🤖 AI Summary
This study investigates the capability of large language models (LLMs) to autonomously design complete, executable heuristic solvers for combinatorial optimization—specifically, the constrained 3D bin packing problem—without prior algorithmic scaffolding.
Method: We introduce a constraint scaffolding framework coupled with an iterative self-correction mechanism, enabling LLMs to generate verifiable, runnable search algorithm code.

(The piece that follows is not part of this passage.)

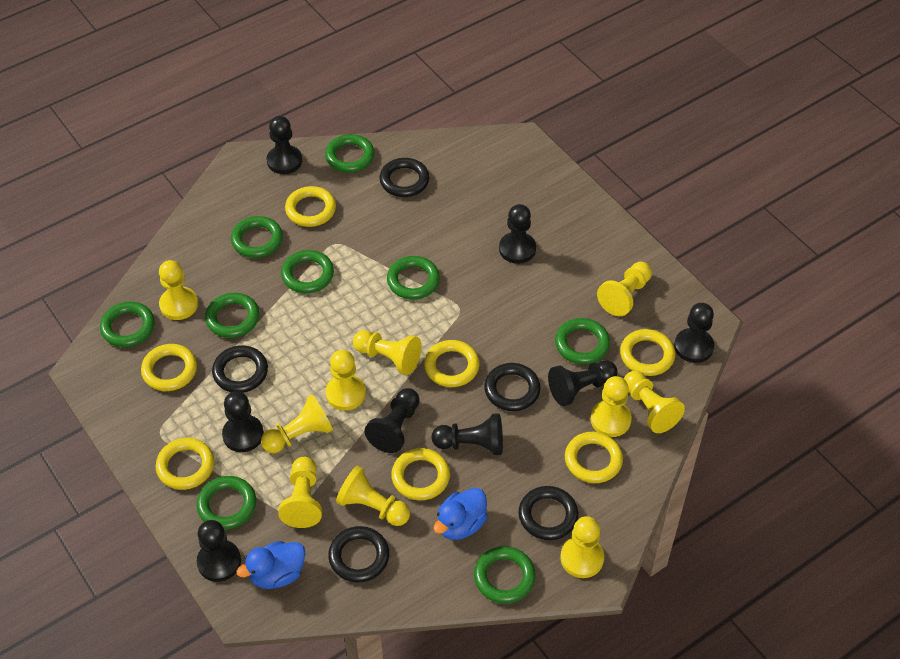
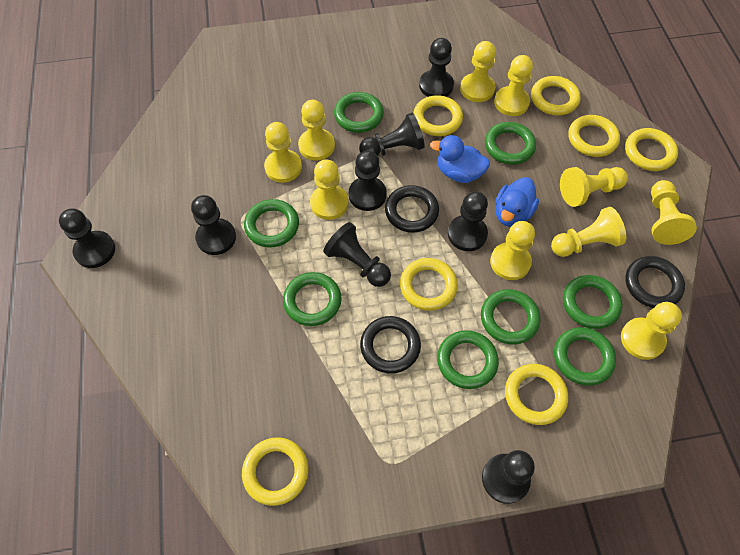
black ring: [212,345,268,393] [328,526,389,583] [379,158,430,197] [484,363,541,411] [519,486,578,540] = 5 -> [360,316,421,374] [385,185,439,233] [625,256,685,308] = 3
green ring: [100,302,155,347] [197,476,256,530] [205,293,259,338] [231,216,283,258] [281,250,334,293] [325,134,375,173] [387,256,440,300] [474,546,536,604] [555,318,610,364] = 9 -> [244,199,299,248] [283,272,341,326] [334,92,384,133] [437,330,499,389] [481,289,540,344] [485,122,536,165] [554,327,616,386] [563,275,622,329] = 8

Contribution/Results: Experiments reveal that LLMs inherently optimize scoring functions, exposing pretraining biases that limit search diversity. The purely greedy heuristics generated by LLMs match the performance of human-designed counterparts; when integrated with human-crafted metaheuristic structures, solution quality reaches that of mainstream solvers. However, generalization degrades under stringent constraints. This work provides the first systematic validation of LLMs’ ability to construct practically viable, end-to-end combinatorial optimization heuristics from scratch—and delineates their fundamental capabilities and limitations.
📝 Abstract
The art of heuristic design has traditionally been a human pursuit. While Large Language Models (LLMs) can generate code for search heuristics, their application has largely been confined to adjusting simple functions within human-crafted frameworks, leaving their capacity for broader innovation an open question. To investigate this, we tasked an LLM with building a complete solver for the constrained 3D Packing Problem. Direct code generation quickly proved fragile, prompting us to introduce two supports: constraint scaffolding--prewritten constraint-checking code--and iterative self-correction--additional refinement cycles to repair bugs and produce a viable initial population. Notably, even within a vast search space in a greedy process, the LLM concentrated its efforts almost exclusively on refining the scoring function. This suggests that the emphasis on scoring functions in prior work may reflect not a principled strategy, but rather a natural limitation of LLM capabilities. The resulting heuristic was comparable to a human-designed greedy algorithm, and when its scoring function was integrated into a human-crafted metaheuristic, its performance rivaled established solvers, though its effectiveness waned as constraints tightened. Our findings highlight two major barriers to automated heuristic design with current LLMs: the engineering required to mitigate their fragility in complex reasoning tasks, and the influence of pretrained biases, which can prematurely narrow the search for novel solutions.